Wszystkie te baseny zniknęły z krajobrazu miasta, a ostatnim zamkniętym był obiekt Clepardia przy ul. Mackiewicza 14. Obecnie czeka na gruntowny remont, który będzie kosztować 80 mln zł i znajduje się w fazie prac projektowych. Jedyne działające miejsce z odkrytym basenem w lecie 2022 to Wandzianka (dawniej Krakowianka) na Nowej Hucie przy ul. Bulwarowej, które planuje również udostępnić swoje usługi w tym roku.

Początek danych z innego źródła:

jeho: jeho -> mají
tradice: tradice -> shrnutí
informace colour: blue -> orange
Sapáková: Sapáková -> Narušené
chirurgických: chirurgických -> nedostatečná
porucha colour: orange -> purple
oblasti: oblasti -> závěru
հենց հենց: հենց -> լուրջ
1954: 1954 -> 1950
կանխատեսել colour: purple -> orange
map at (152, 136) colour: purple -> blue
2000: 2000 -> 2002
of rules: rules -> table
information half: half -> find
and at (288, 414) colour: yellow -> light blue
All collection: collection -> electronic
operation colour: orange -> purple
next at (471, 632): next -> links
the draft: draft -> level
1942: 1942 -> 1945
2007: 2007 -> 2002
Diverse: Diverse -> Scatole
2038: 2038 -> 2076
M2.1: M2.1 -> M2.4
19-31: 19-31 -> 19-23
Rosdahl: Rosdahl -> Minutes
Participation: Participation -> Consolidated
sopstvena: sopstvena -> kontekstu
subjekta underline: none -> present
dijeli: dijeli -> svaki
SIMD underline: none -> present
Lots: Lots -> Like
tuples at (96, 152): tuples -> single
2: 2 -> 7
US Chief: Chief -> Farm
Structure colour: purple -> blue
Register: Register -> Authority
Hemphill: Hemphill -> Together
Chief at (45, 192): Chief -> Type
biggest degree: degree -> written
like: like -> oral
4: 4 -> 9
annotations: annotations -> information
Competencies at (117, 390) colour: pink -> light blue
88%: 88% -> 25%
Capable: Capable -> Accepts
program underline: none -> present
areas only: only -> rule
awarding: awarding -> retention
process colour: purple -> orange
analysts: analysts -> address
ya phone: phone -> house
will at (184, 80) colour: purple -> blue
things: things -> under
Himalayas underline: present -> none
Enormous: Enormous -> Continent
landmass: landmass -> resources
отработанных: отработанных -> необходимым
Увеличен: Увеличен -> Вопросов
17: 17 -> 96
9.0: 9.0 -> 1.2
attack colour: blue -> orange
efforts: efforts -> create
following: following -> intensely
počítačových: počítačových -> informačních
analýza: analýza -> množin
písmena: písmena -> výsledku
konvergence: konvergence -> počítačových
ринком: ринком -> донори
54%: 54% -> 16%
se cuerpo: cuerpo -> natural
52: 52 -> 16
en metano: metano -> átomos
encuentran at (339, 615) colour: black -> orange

Nowoczesne centrum pływackie powstało na terenie dawnej Polfy przy ul. Eisenberga, jednak odkryty basen jest tam jedynie elementem projektu i na razie nie zrealizowano go. Tym samym, krakowianie muszą korzystać z ograniczonej liczby miejsc do kąpieli na otwartym powietrzu w porównaniu z przeszłością, kiedy miasto oferowało bogatszą paletę odkrytych basenów. Niewykluczone, że w przyszłości sytuacja ta ulegnie zmianie, ale na razie wspomnienia dawnych obiektów pozostają jedynym źródłem nostalgii dla mieszkańców.